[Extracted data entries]
------

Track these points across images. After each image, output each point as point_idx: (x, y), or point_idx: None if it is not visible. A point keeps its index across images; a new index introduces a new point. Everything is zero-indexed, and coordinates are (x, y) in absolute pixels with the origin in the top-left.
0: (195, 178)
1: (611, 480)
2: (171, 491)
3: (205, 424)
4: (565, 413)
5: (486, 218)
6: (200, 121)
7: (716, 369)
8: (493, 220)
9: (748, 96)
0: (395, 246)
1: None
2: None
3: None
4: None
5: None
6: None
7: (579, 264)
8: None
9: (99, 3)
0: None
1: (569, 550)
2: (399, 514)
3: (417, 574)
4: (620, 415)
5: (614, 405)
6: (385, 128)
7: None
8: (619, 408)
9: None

------

● **Given request**:
Please repeat the items word for word, from the first line through the line that contains "5: (614, 405)", including both of those lines.

● **Answer**:
Track these points across images. After each image, output each point as point_idx: (x, y), or point_idx: None if it is not visible. A point keeps its index across images; a new index introduces a new point. Everything is zero-indexed, and coordinates are (x, y) in absolute pixels with the origin in the top-left.
0: (195, 178)
1: (611, 480)
2: (171, 491)
3: (205, 424)
4: (565, 413)
5: (486, 218)
6: (200, 121)
7: (716, 369)
8: (493, 220)
9: (748, 96)
0: (395, 246)
1: None
2: None
3: None
4: None
5: None
6: None
7: (579, 264)
8: None
9: (99, 3)
0: None
1: (569, 550)
2: (399, 514)
3: (417, 574)
4: (620, 415)
5: (614, 405)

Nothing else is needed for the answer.